The receiver can now inspect the credential information and use it to
authenticate the client.


# 22975 22-Feb-1997 peter

Back out part 1 of the MCFH that changed $Id$ to $FreeBSD$. We are not
ready for it yet.


# 21673 14-Jan-1997 jkh

Make the long-awaited change from $Id$ to $FreeBSD$

This will make a number of things easier in the future, as well as (finally!)
avoiding the Id-smashing problem which has plagued developers for so long.

Boy, I'm glad we're not using sup anymore. This update would have been
insane otherwise.


# 17938 30-Aug-1996 peter

Grab the next slot for AF_INET6/PF_INET6, the resolver uses it.


# 17603 15-Aug-1996 jdp

Fix a typo in the #define for PF_RTIP, even though I doubt it will
ever make one bit of difference to anybody.


# 16480 18-Jun-1996 wollman

When bringing the netkey stuff over, I forgot that I had decided to change
AF_KEY into pseudo_AF_KEY, and defined PF_KEY incorrectly. Fix.

Noticed by: pst


# 16368 14-Jun-1996 wollman

This is the `netkey' kernel key-management service (the PF_KEY analogue
to PF_ROUTE) from NRL's IPv6 distribution, heavily modified by me for
better source layout, formatting, and textual conventions. I am told
that this code is no longer under active development, but it's a useful
hack for those interested in doing work on network security, key management,
etc. This code has only been tested twice, so it should be considered
highly experimental.

Obtained from: ftp.ripe.net


# 15701 09-May-1996 wollman

Make it possible to return more than one piece of control information
(PR #1178).
Define a new SO_TIMESTAMP socket option for datagram sockets to return
packet-arrival timestamps as control information (PR #1179).
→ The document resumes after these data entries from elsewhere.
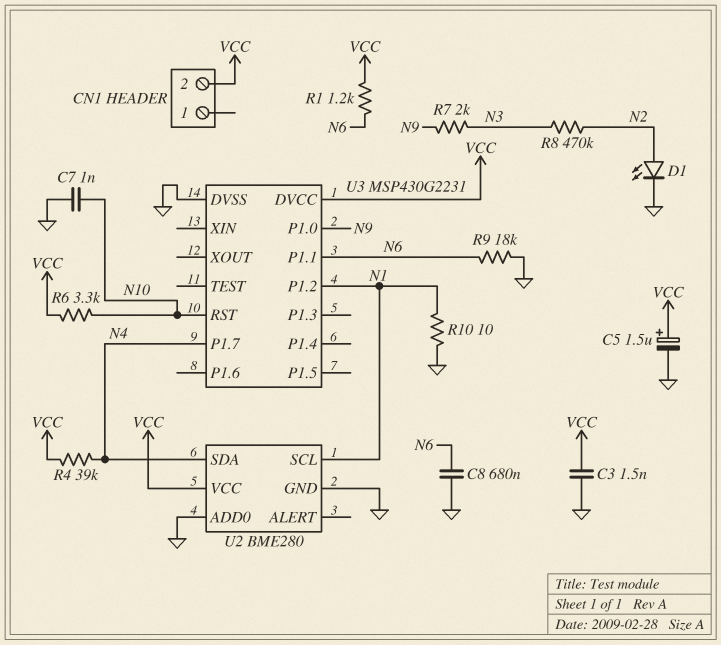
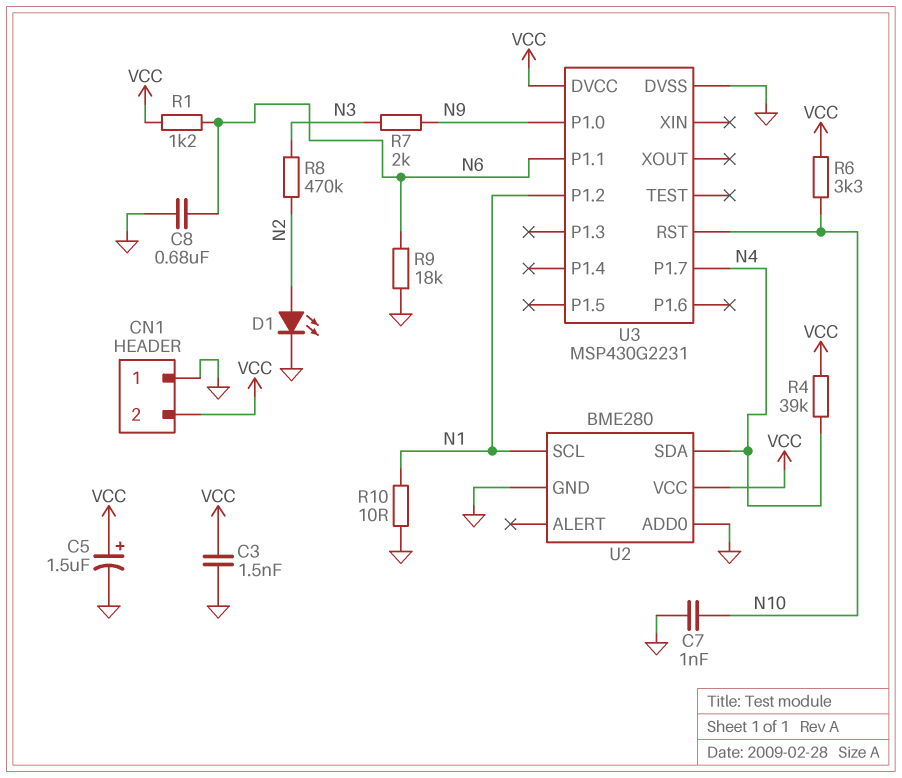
CN1 pin 1: none -> GND

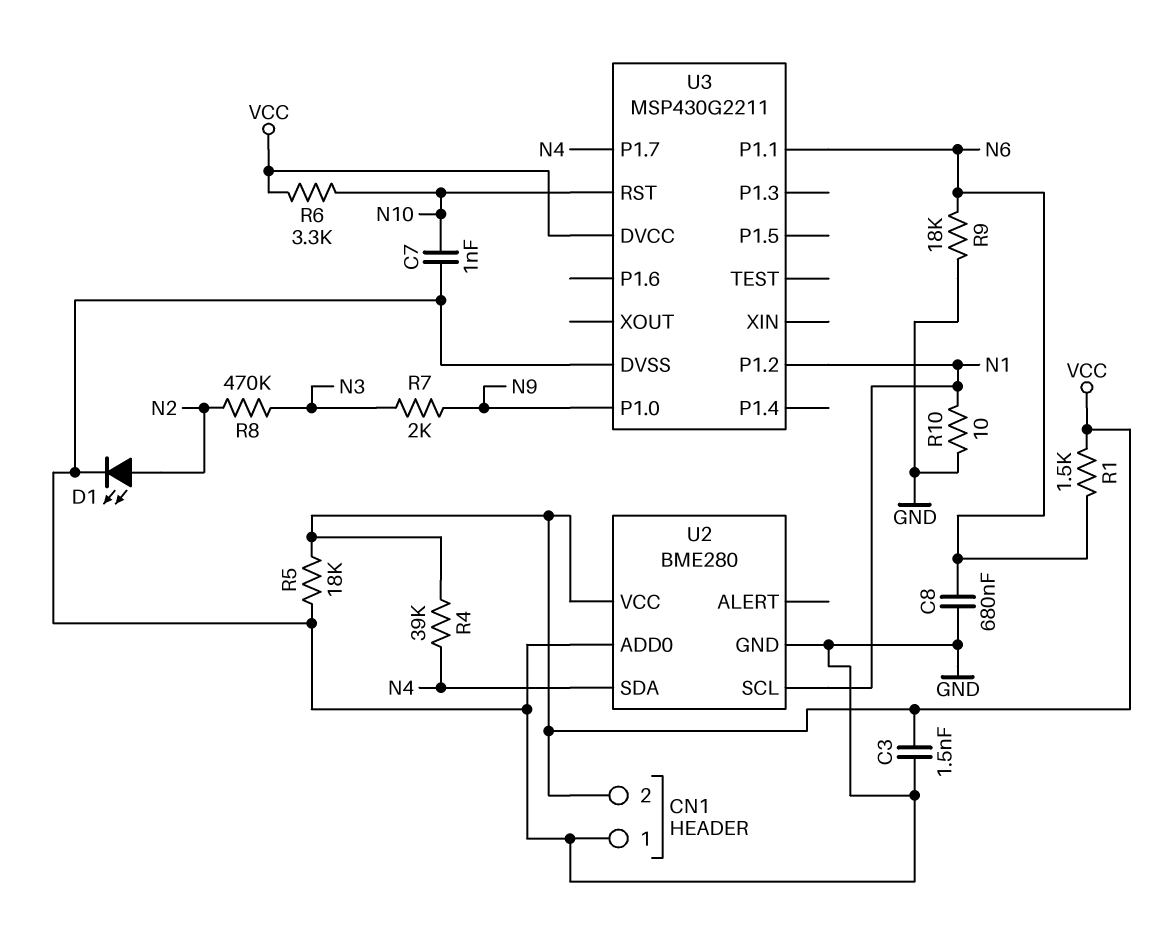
C5: 1.5uF (plus VCC, minus GND) -> none
R1: 1.2k (N6, VCC) -> 1.5k (N6, VCC)
R5: none -> 18k (GND, VCC)
U3: MSP430G2231 -> MSP430G2211

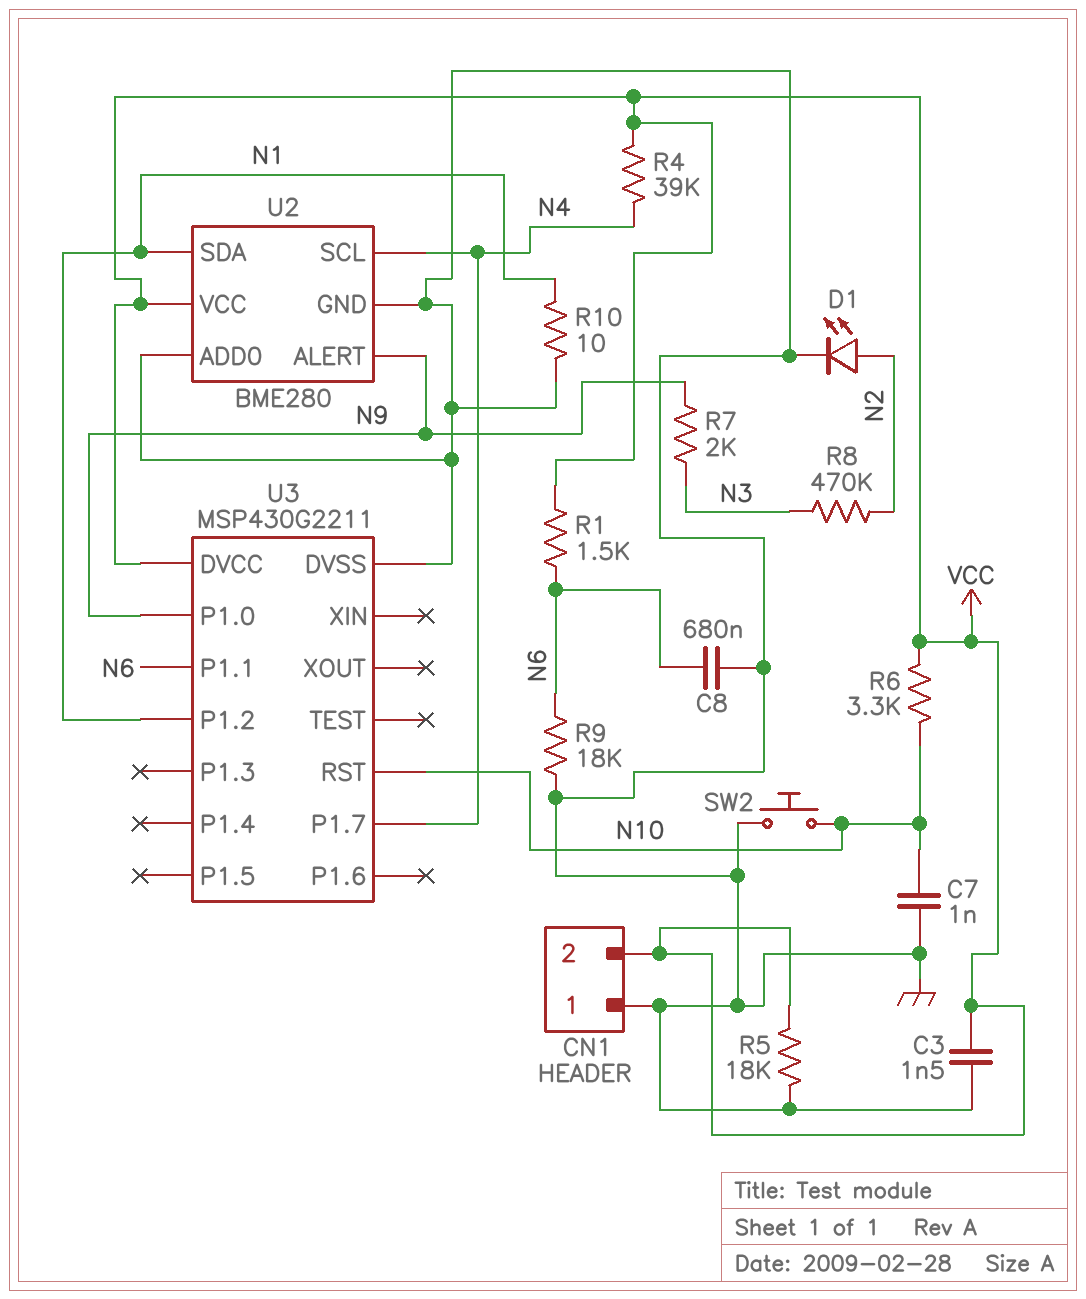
SW2: none -> button (GND, N10)
U2 pin ALERT: none -> N9
U2 pin SCL: N1 -> N4
U2 pin SDA: N4 -> N1

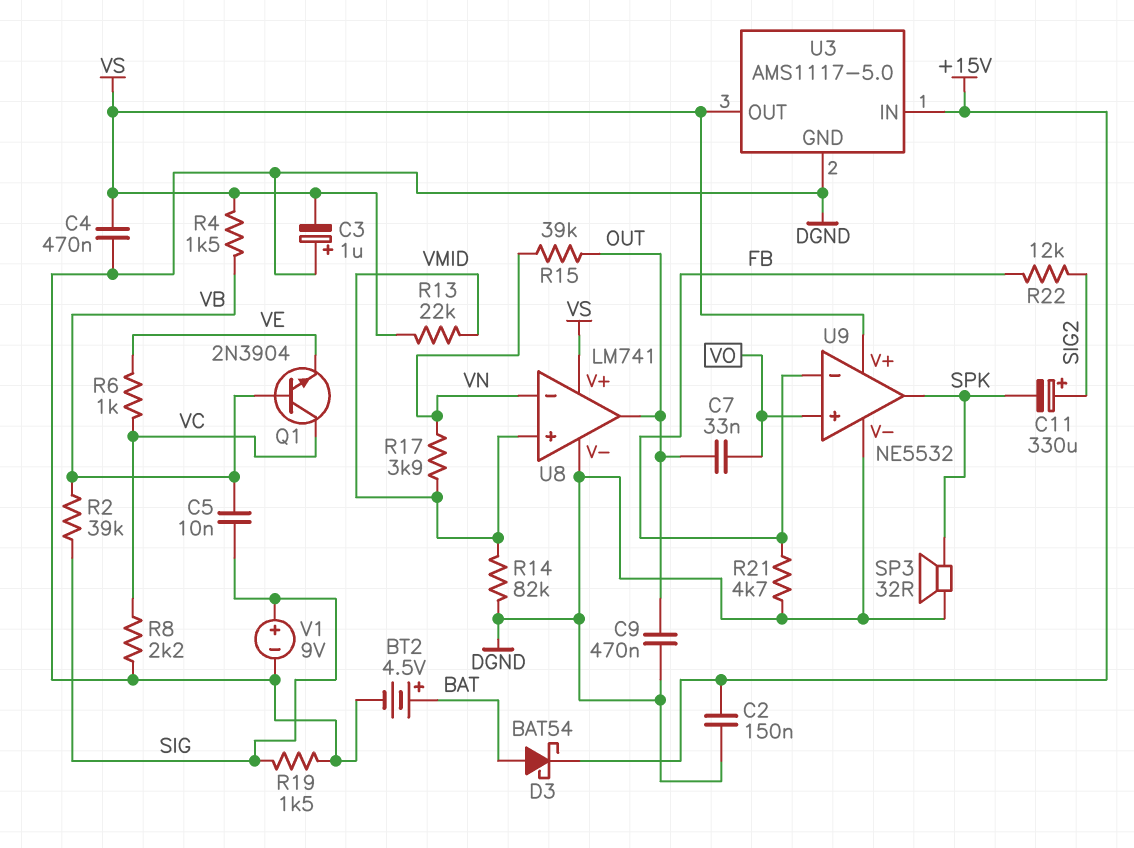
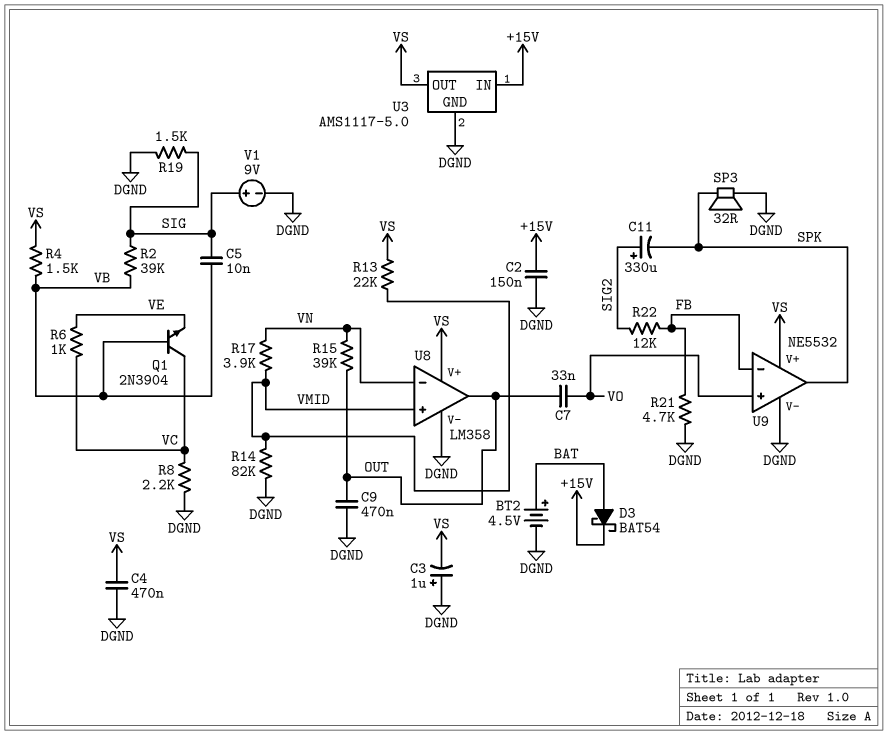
U8: LM741 -> LM358

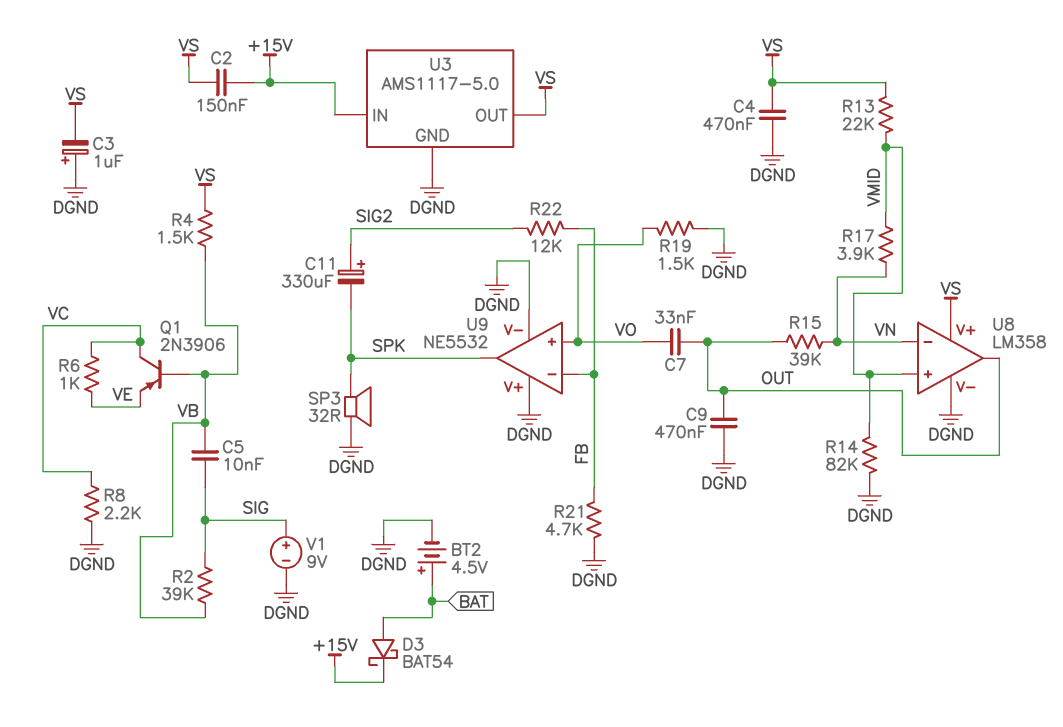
C2: 150nF (+15V, DGND) -> 150nF (+15V, VS)
Q1: NPN 2N3904 (B VB, C VC, E VE) -> PNP 2N3906 (B VB, C VC, E VE)
R19: 1.5k (DGND, SIG) -> 1.5k (DGND, VO)
U9 pin V+: VS -> DGND

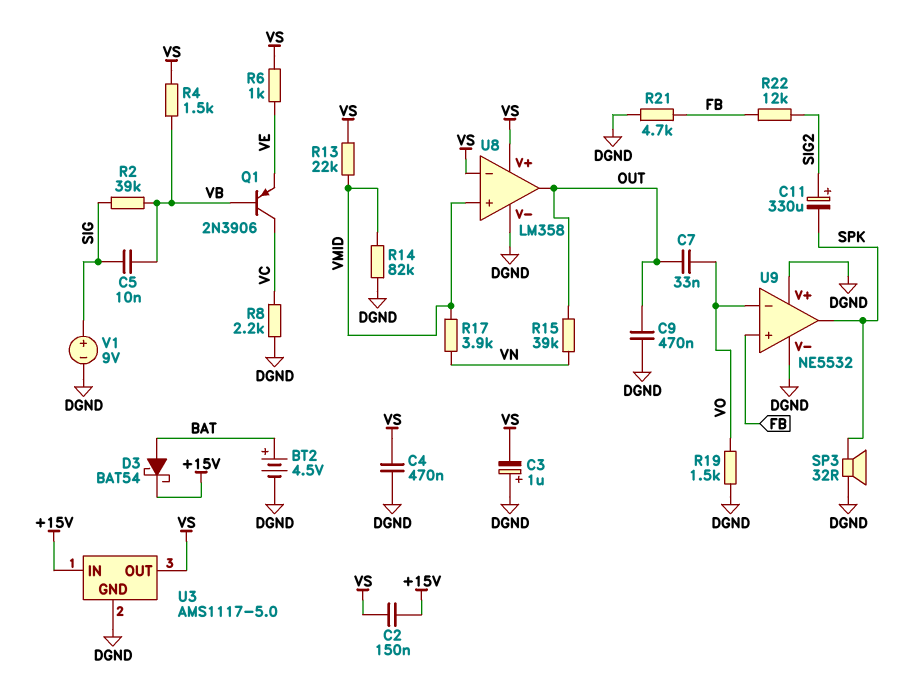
R6: 1k (VC, VE) -> 1k (VE, VS)
U8 pin in-: VN -> VS
U9 pin in+: VO -> FB
U9 pin in-: FB -> VO

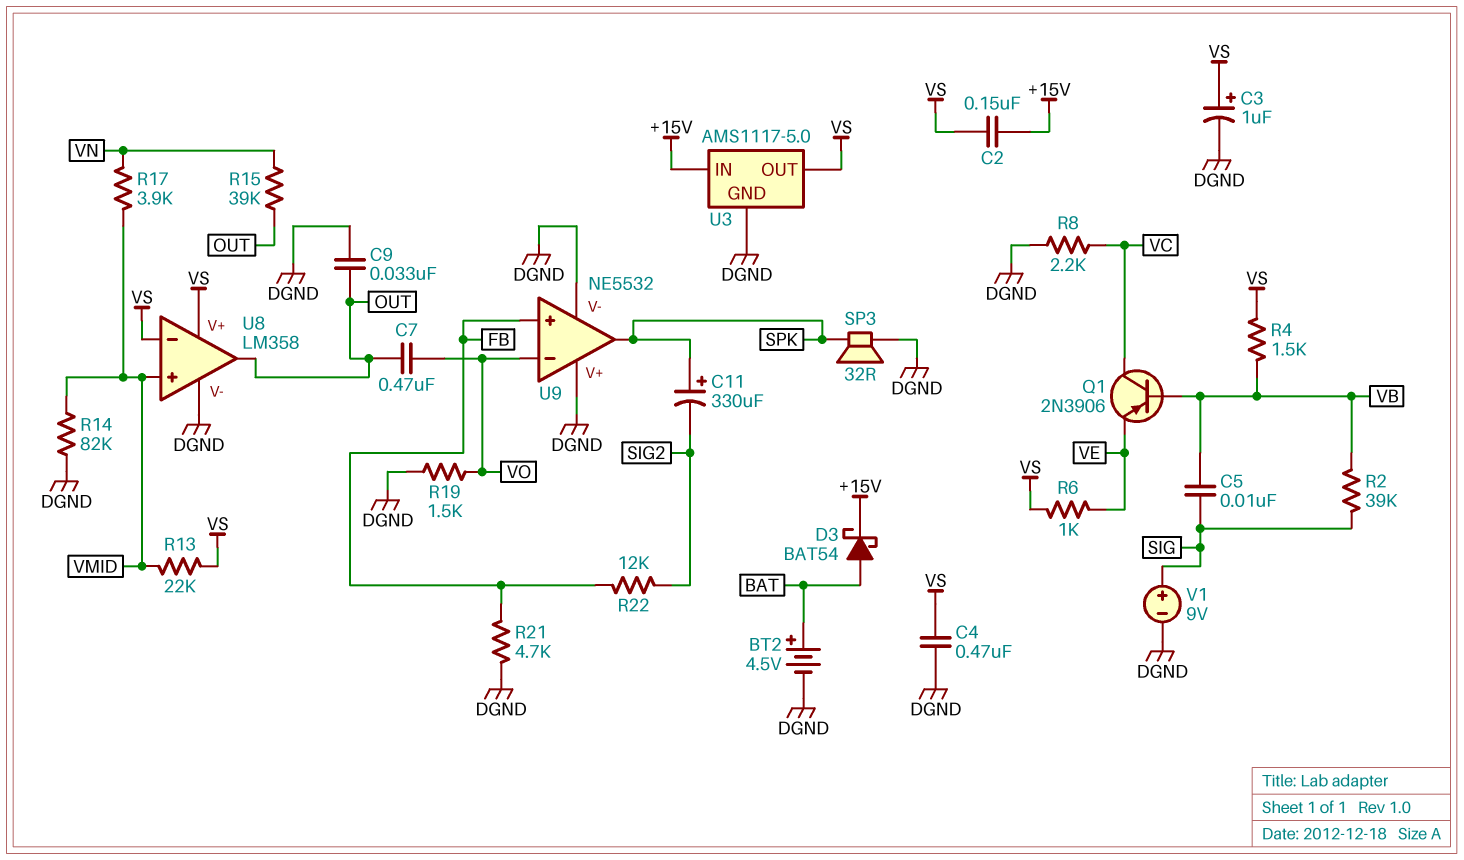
C3: 1uF (plus DGND, minus VS) -> 1uF (plus VS, minus DGND)
C7: 33nF (OUT, VO) -> 470nF (OUT, VO)
C9: 470nF (DGND, OUT) -> 33nF (DGND, OUT)
C11: 330uF (plus SIG2, minus SPK) -> 330uF (plus SPK, minus SIG2)

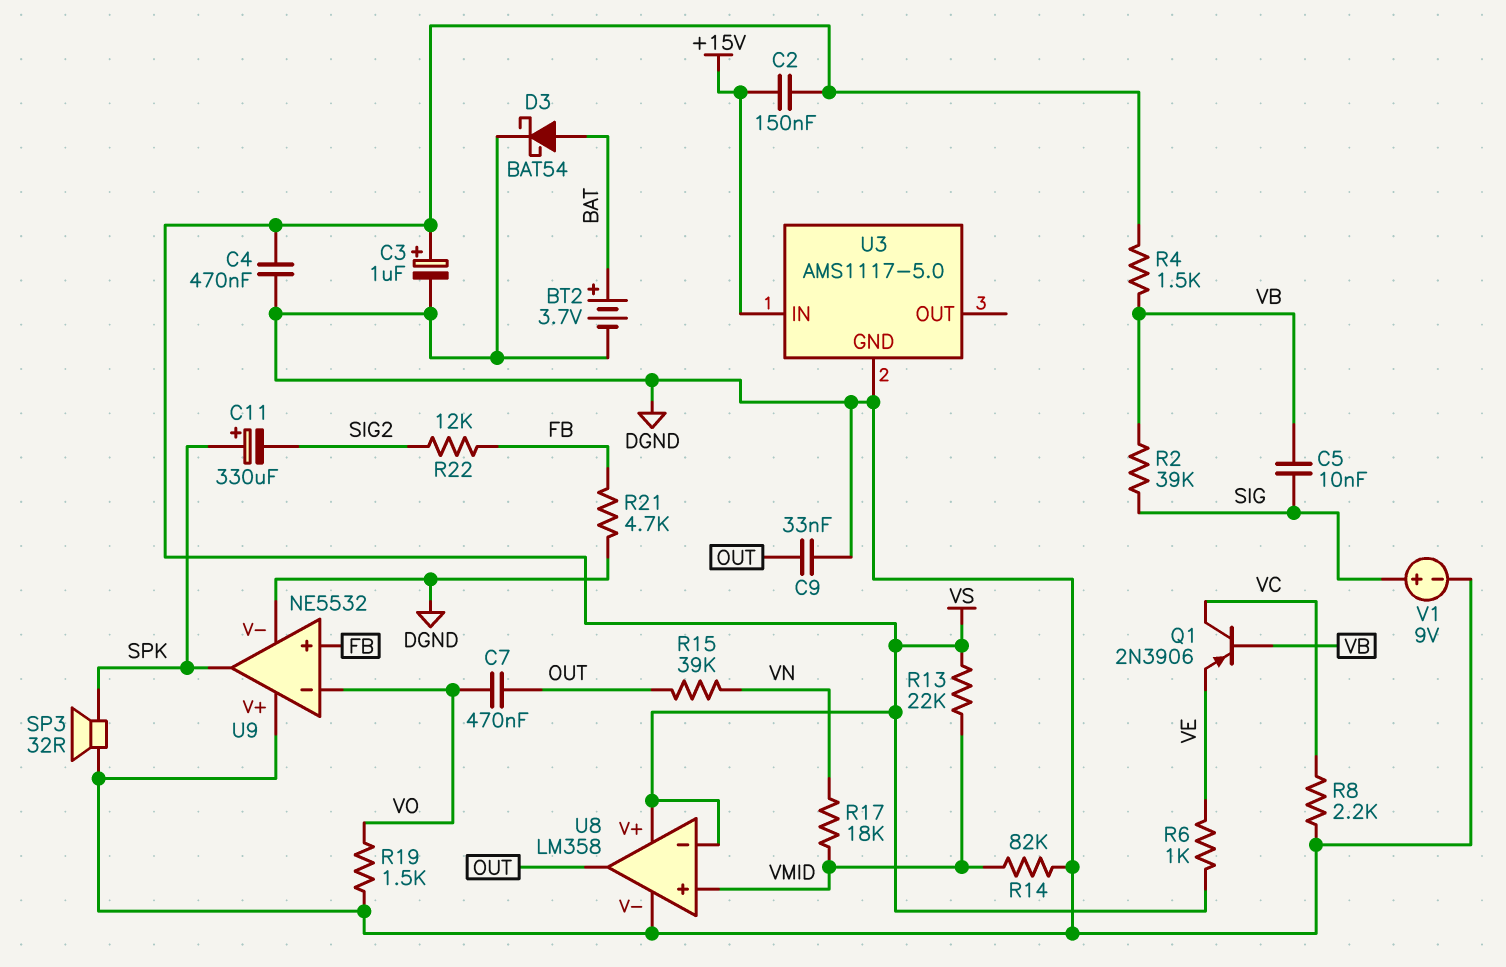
BT2: 4.5V (plus BAT, minus DGND) -> 3.7V (plus BAT, minus DGND)
D3: schottky BAT54 (A BAT, K +15V) -> schottky BAT54 (A BAT, K DGND)
R17: 3.9k (VMID, VN) -> 18k (VMID, VN)
U3 pin OUT: VS -> none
Submitted by: Louis Mamakos <loiue@TransSys.com>


# 13955 07-Feb-1996 wollman

Define a new socket option, SO_PRIVSTATE. Getting it returns the state
of the SS_PRIV flag in so_state; setting it always clears same.


# 13765 30-Jan-1996 mpp

Fix a bunch of spelling errors in the comment fields of
a bunch of system include files.


# 13258 05-Jan-1996 dg

Increased default SOMAXCONN from 32 to 128. 128 is the largest value I
consider "safe" for most systems. Note that this is (has been for some
time) also tunable with sysctl (via kern.somaxconn) should the operator
wish to increase this value even higher. Also note that 128 is what
the Netscape WWW server reportedly asks for.


# 10706 13-Sep-1995 dg

Increased SOMAXCONN from 5 to 32. 5 was too small a value for just about
any reasonably busy machine, and by any measure is a lousy "max" value.
32 was chosen after a careful analysis of typical listen queue depths
on several busy Internet servers (both web and ftp). I also intend to
add a statistics counter for dropped connection requests due to the limit
being exceeded.


# 6223 07-Feb-1995 wollman

Merge in the socket-level support for Transaction TCP from the OLAH_TTCP
branch.

Submitted by: Andras Olah <olah@cs.utwente.nl>


# 5413 05-Jan-1995 se

Submitted by: Wolfgang Stanglmeier <wolf@dentaro.GUN.de>
Reviewed by: <wollman>
First hooks and defines for the ISDN driver,
that soon will see the light ...


# 3438 08-Oct-1994 phk

Added prototypes here and there. Moved pfctlinput into socket.h.


# 3304 02-Oct-1994 phk

Prototypes, prototypes and even more prototypes. Not quite done yet, but
getting closer all the time.


# 1817 02-Aug-1994 dg

Added $Id$


# 1542 24-May-1994 rgrimes

This commit was generated by cvs2svn to compensate for changes in r1541,
which included commits to RCS files with non-trunk default branches.